§ **SUPPLIED MATERIAL**:
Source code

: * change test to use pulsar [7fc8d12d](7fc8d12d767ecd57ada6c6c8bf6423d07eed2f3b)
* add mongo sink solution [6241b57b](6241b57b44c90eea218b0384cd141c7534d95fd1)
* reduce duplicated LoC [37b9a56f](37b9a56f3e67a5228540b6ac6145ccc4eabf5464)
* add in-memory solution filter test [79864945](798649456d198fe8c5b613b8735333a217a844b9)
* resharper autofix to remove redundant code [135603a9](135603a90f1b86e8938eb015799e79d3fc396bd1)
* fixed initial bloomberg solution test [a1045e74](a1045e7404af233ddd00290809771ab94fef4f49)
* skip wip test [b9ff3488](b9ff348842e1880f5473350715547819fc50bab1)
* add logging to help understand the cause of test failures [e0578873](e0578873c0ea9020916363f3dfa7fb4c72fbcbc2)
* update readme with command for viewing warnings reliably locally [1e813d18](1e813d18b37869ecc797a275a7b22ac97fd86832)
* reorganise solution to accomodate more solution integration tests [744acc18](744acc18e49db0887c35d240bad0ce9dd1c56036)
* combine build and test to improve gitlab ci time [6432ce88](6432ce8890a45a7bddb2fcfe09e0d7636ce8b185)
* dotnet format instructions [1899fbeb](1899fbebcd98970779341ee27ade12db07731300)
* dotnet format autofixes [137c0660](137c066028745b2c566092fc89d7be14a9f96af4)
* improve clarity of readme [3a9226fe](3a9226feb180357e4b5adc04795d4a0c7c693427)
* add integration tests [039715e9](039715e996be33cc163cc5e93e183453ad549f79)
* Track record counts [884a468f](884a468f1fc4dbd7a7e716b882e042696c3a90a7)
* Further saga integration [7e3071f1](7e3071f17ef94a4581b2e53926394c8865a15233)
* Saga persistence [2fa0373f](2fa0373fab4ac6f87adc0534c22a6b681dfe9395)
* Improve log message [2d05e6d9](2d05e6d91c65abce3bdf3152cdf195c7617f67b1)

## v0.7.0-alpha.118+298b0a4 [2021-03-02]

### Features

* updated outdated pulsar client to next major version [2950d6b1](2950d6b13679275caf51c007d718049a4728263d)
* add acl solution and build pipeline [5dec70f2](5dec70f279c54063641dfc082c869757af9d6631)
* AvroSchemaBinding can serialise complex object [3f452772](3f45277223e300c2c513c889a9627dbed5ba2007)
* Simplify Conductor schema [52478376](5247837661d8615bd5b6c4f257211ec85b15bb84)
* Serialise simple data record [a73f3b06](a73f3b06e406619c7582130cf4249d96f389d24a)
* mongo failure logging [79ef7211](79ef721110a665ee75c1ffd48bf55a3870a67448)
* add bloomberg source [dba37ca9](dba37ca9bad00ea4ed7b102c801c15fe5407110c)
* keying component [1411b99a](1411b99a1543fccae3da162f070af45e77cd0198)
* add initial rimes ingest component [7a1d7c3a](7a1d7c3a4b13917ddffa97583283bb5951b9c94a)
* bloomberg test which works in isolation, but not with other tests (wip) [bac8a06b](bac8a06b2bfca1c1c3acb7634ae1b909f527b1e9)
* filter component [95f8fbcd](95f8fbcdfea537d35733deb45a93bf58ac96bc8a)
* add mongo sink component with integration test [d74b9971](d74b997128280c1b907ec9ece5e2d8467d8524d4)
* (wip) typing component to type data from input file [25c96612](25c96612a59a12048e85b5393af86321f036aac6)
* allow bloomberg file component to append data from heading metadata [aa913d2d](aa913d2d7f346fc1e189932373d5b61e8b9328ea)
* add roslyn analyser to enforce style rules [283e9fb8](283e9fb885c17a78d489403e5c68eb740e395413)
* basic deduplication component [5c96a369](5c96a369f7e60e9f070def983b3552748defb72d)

§ **ASSIGNED TASK**:
Copy out the entire material exactly.

§ **EXERCISE OUTPUT**:
Source code

: * change test to use pulsar [7fc8d12d](7fc8d12d767ecd57ada6c6c8bf6423d07eed2f3b)
* add mongo sink solution [6241b57b](6241b57b44c90eea218b0384cd141c7534d95fd1)
* reduce duplicated LoC [37b9a56f](37b9a56f3e67a5228540b6ac6145ccc4eabf5464)
* add in-memory solution filter test [79864945](798649456d198fe8c5b613b8735333a217a844b9)
* resharper autofix to remove redundant code [135603a9](135603a90f1b86e8938eb015799e79d3fc396bd1)
* fixed initial bloomberg solution test [a1045e74](a1045e7404af233ddd00290809771ab94fef4f49)
* skip wip test [b9ff3488](b9ff348842e1880f5473350715547819fc50bab1)
* add logging to help understand the cause of test failures [e0578873](e0578873c0ea9020916363f3dfa7fb4c72fbcbc2)
* update readme with command for viewing warnings reliably locally [1e813d18](1e813d18b37869ecc797a275a7b22ac97fd86832)
* reorganise solution to accomodate more solution integration tests [744acc18](744acc18e49db0887c35d240bad0ce9dd1c56036)
* combine build and test to improve gitlab ci time [6432ce88](6432ce8890a45a7bddb2fcfe09e0d7636ce8b185)
* dotnet format instructions [1899fbeb](1899fbebcd98970779341ee27ade12db07731300)
* dotnet format autofixes [137c0660](137c066028745b2c566092fc89d7be14a9f96af4)
* improve clarity of readme [3a9226fe](3a9226feb180357e4b5adc04795d4a0c7c693427)
* add integration tests [039715e9](039715e996be33cc163cc5e93e183453ad549f79)
* Track record counts [884a468f](884a468f1fc4dbd7a7e716b882e042696c3a90a7)
* Further saga integration [7e3071f1](7e3071f17ef94a4581b2e53926394c8865a15233)
* Saga persistence [2fa0373f](2fa0373fab4ac6f87adc0534c22a6b681dfe9395)
* Improve log message [2d05e6d9](2d05e6d91c65abce3bdf3152cdf195c7617f67b1)

## v0.7.0-alpha.118+298b0a4 [2021-03-02]

### Features

* updated outdated pulsar client to next major version [2950d6b1](2950d6b13679275caf51c007d718049a4728263d)
* add acl solution and build pipeline [5dec70f2](5dec70f279c54063641dfc082c869757af9d6631)
* AvroSchemaBinding can serialise complex object [3f452772](3f45277223e300c2c513c889a9627dbed5ba2007)
* Simplify Conductor schema [52478376](5247837661d8615bd5b6c4f257211ec85b15bb84)
* Serialise simple data record [a73f3b06](a73f3b06e406619c7582130cf4249d96f389d24a)
* mongo failure logging [79ef7211](79ef721110a665ee75c1ffd48bf55a3870a67448)
* add bloomberg source [dba37ca9](dba37ca9bad00ea4ed7b102c801c15fe5407110c)
* keying component [1411b99a](1411b99a1543fccae3da162f070af45e77cd0198)
* add initial rimes ingest component [7a1d7c3a](7a1d7c3a4b13917ddffa97583283bb5951b9c94a)
* bloomberg test which works in isolation, but not with other tests (wip) [bac8a06b](bac8a06b2bfca1c1c3acb7634ae1b909f527b1e9)
* filter component [95f8fbcd](95f8fbcdfea537d35733deb45a93bf58ac96bc8a)
* add mongo sink component with integration test [d74b9971](d74b997128280c1b907ec9ece5e2d8467d8524d4)
* (wip) typing component to type data from input file [25c96612](25c96612a59a12048e85b5393af86321f036aac6)
* allow bloomberg file component to append data from heading metadata [aa913d2d](aa913d2d7f346fc1e189932373d5b61e8b9328ea)
* add roslyn analyser to enforce style rules [283e9fb8](283e9fb885c17a78d489403e5c68eb740e395413)
* basic deduplication component [5c96a369](5c96a369f7e60e9f070def983b3552748defb72d)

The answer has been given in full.